*** ОТРЫВОК ДЛЯ ЧТЕНИЯ ***

И черт этот, если помнить прежние раздумья Леонова о Боге, дьяволе и человеке, – конечно же, тоже не случаен.
Мужицкий бунт начался в Ворах: здешние мужики и так были сердиты на новую власть, а тут еще подоспела продовольственная разверстка – изъятие хлеба гусаковским исполкомом. Характерно, что жители деревни Воры сами друг на друга показывали, шепча исполкомовским, где у соседа хлеб припрятан. Вот она, русская соборность и всечеловечность.
После выемки хлеба воры убивают одного из исполкомовских, и тут уж, как пишет Леонов, «быстрей пошло колесо».
«Осью было то, о чем неумолчно болели воровские сердца: Зинкин луг, – а вокруг оси вертелись все малые и немалые колеса – ненасытный город, и прежний опыт, и грядущая расправа за убитого гусака».
Вину за убийство берет на себя вернувшийся на родину Семен, хотя не он убийца, но именно в нем саднит и мучится жилка бунтовщика, гулёбщика, зачинщика новой пугачевщины, жаждущего смертной мужицкой правды.
Вслед за Ворами взметнулся и заполыхал весь уезд. Воры и присоединившееся к ним мужичье уходят в леса и становятся теми самыми барсуками, забравшимися в норы и выбирающимися оттуда для очередного набега и разбоя.
Накануне исхода воров в деревне появляется та самая Настя, с которой у Семена не сложилась любовь в Москве. Отца ее, купца Секретова, разорили, и он умер; семья распалась; Зарядье изменилось раз и навсегда, посему идти ей было некуда уже, только к Семе. Он ей как-то написал из деревни письмо, вот и адрес был у Насти. Оставаться в одном городе с большевиками для нее оказалось совершенно немыслимым.

***

▶ ОПИСАНИЕ ЗАДАНИЯ
Напишите продолжение отрывка о мужицком бунте в Ворах, начав сразу после его последнего предложения.

*** ИСХОДНЫЕ ДАННЫЕ ***

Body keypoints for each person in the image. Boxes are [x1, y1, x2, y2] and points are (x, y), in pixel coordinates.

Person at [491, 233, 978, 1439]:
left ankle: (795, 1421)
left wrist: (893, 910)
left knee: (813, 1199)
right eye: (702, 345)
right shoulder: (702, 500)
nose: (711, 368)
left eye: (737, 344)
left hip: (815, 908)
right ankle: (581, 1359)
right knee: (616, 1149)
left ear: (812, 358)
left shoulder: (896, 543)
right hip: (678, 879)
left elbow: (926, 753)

***
*** ИСХОДНЫЕ ДАННЫЕ ***

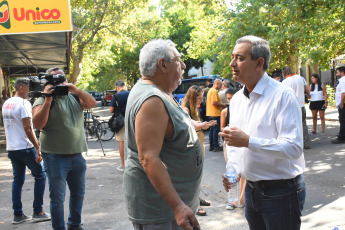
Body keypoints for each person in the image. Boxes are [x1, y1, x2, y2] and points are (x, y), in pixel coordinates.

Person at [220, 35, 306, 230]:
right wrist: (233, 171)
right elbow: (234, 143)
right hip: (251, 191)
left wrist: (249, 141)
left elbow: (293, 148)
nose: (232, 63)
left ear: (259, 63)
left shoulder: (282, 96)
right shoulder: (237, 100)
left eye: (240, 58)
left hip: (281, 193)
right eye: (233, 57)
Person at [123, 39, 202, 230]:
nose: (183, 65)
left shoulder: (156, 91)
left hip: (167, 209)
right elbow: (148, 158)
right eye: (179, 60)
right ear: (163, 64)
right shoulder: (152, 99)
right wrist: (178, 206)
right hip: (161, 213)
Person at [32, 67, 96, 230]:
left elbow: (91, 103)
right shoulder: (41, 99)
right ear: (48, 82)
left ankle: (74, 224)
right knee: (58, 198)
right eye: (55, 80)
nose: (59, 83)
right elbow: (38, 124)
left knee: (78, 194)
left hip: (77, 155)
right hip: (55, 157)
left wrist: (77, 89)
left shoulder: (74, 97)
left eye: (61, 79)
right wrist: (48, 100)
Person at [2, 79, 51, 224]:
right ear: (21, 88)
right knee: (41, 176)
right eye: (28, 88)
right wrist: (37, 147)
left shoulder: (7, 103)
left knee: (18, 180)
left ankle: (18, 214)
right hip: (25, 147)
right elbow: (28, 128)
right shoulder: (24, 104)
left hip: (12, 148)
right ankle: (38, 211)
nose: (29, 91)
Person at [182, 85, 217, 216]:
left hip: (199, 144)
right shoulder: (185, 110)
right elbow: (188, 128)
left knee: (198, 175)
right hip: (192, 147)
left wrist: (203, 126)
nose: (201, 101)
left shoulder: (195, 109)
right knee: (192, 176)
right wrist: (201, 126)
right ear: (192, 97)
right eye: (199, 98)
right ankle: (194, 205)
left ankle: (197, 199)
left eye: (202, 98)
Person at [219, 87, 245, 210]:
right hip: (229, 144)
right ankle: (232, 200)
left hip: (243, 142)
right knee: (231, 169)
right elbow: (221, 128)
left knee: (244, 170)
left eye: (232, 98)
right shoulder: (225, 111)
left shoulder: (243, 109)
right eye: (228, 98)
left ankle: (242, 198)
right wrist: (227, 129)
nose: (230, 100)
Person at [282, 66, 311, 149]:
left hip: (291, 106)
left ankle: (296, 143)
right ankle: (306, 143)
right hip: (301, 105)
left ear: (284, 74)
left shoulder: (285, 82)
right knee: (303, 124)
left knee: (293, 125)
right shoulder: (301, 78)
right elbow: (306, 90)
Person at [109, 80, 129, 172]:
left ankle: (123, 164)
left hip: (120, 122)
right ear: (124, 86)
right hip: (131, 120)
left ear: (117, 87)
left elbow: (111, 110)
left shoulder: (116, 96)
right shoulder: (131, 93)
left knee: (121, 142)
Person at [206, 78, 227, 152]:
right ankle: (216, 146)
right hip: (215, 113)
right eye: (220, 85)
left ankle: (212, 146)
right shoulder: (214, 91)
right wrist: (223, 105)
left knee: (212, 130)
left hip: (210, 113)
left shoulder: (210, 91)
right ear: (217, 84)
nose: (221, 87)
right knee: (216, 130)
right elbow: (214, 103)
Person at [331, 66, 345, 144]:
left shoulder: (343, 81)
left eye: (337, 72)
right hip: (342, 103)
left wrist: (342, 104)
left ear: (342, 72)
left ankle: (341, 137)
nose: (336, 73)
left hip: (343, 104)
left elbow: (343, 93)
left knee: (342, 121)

***
*** ИСХОДНЫЕ ДАННЫЕ ***

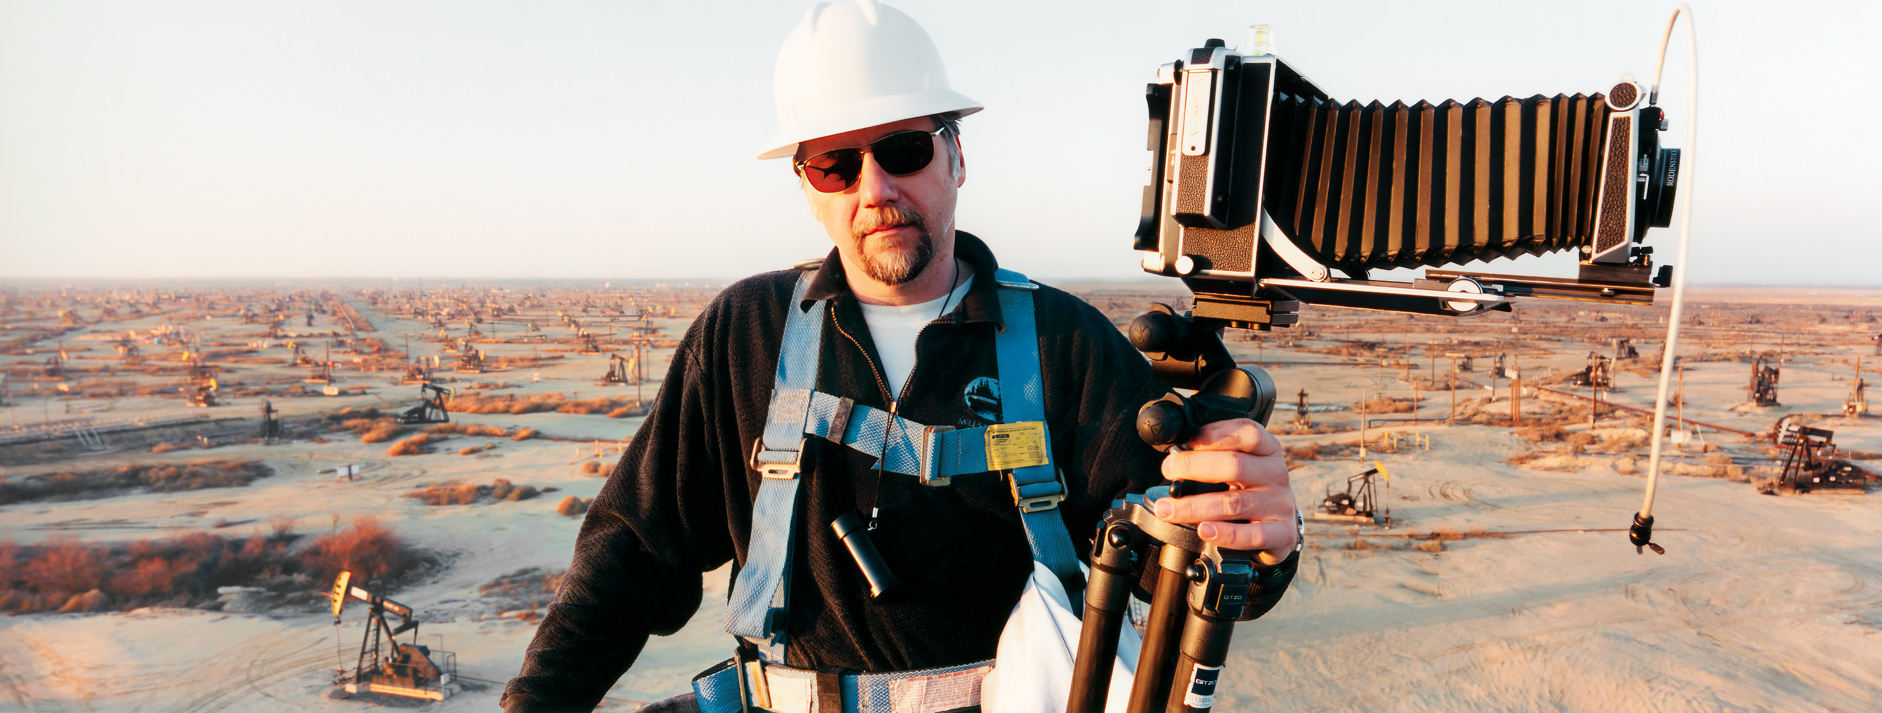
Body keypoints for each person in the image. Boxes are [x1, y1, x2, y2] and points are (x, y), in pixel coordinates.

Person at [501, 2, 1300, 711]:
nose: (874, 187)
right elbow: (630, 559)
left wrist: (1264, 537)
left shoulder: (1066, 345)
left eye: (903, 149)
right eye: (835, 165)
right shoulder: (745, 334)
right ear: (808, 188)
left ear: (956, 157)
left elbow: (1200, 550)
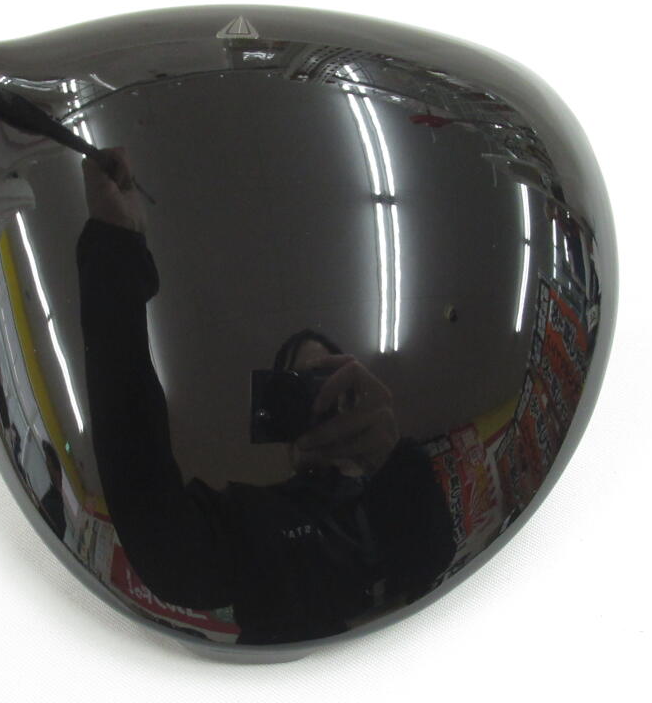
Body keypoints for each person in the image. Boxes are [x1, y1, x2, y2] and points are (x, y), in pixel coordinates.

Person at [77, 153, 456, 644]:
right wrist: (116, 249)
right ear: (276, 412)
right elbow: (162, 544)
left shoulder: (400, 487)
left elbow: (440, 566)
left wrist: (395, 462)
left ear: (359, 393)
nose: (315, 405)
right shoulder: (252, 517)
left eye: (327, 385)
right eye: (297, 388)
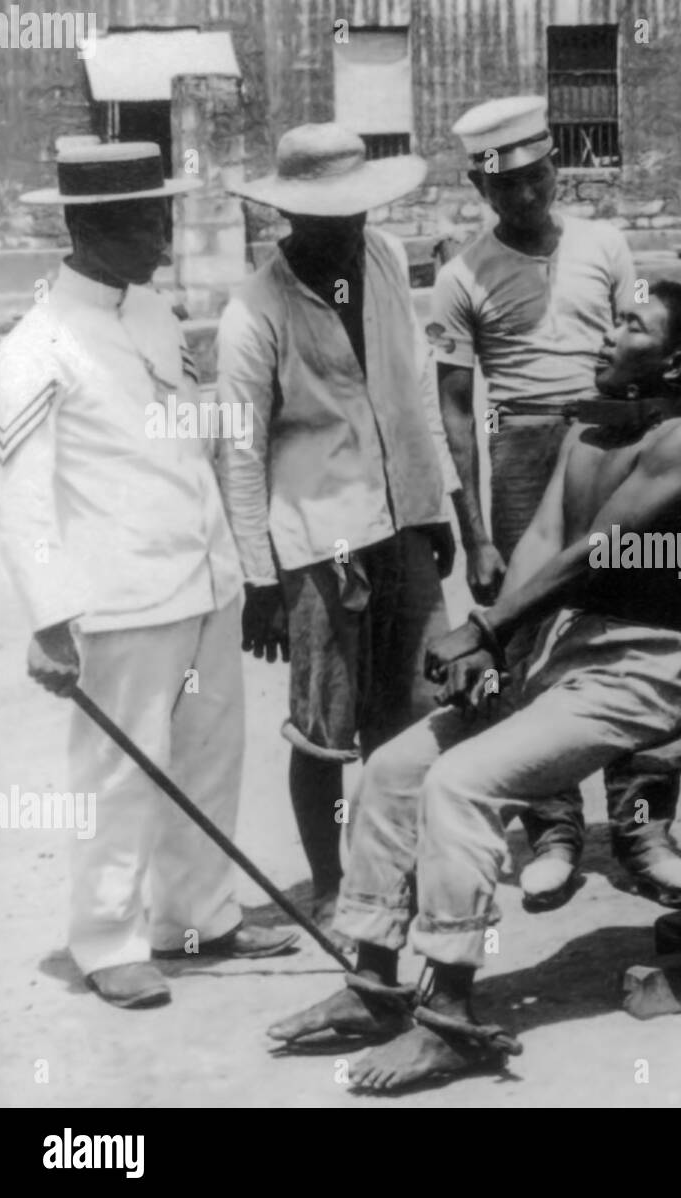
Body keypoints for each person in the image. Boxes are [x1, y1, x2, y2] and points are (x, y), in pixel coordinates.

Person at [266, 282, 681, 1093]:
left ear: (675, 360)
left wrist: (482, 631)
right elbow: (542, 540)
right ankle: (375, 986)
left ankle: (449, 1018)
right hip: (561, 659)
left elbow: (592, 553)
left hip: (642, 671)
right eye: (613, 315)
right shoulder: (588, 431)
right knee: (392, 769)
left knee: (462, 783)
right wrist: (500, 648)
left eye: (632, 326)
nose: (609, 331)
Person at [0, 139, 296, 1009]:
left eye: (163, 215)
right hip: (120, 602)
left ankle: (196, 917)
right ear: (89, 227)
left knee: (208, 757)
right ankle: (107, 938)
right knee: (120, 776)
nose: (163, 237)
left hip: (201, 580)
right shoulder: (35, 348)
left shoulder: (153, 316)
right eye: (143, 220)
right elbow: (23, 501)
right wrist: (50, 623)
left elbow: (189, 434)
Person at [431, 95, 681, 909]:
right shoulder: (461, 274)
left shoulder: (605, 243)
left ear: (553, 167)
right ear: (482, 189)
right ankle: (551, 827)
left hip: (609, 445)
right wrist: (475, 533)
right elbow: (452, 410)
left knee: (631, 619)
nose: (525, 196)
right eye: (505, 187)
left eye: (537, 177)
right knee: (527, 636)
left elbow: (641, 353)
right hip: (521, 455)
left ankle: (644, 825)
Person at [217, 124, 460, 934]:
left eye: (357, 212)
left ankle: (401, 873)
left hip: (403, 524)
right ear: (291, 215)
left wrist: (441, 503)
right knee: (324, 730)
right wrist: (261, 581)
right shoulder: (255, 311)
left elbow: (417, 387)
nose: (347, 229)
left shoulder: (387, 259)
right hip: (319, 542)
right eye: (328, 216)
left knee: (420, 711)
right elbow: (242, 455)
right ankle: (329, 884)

***

▶ ОТВЕТ К ЗАДАНИЮ
Тут наличествует, пожалуй, самый неудачный сюжетный ход в романе: Семен переодевает Настю в мужскую одежду и коротко стрижет ее – ну, натуральная сцена из стародавнего приключенческого повествования.
Вообще вся третья часть романа полна мелодраматических коллизий. Складывается любовный треугольник – третьим в нем становится главарь барсуков Мишка Жибанда, и Настя мечется меж ним и Семеном, пока мужики воюют и жаждут гибели новой власти.
Затаенное свое понимание происходящего на русской земле Леонов приберег до последних страниц романа, где наконец-то появляется брат барсука Семена – большевик Павел.
Кровные связи вообще сильно волновали зарождавшуюся советскую литературу: отец против сына, брат против брата и растерявшиеся в хаосе сестры – кто не помнит этих сюжетов у Алексея Толстого, Шолохова, Федина и многих иных.
Приехавший Павел узнает, что бедокурит в уезде его кровная родня, пересылает брату записку и назначает ему встречу в лесу.
Беседовать братьям поначалу сложно: говорят, как камни ворочают.
Большевик Павел, не вставая с места, все ищет грибы, принюхивается, приглядывается – ему кажется, что они есть где-то неподалеку, ими пахнет, и в поиске этом очевиден интерес к живой жизни, к миру, во внутренности которому так любопытно забраться.
«– Не хочешь, значит, о домашних-то спросить?» – удивляется тем временем барсук Семен.
«– А что… умерли?» – откликается большевик Павел, и тут только слепой не разглядит, что для этого человека кровные связи уже нисколько не важны. Зато крайне любопытен человек как таковой – как бы так его вывернуть наизнанку, чтоб он соответствовал своей великой роли и текущей задаче по переустройству мира.
В поздних, изданных после смерти Сталина, редакциях романа появляется важное рассуждение Павла.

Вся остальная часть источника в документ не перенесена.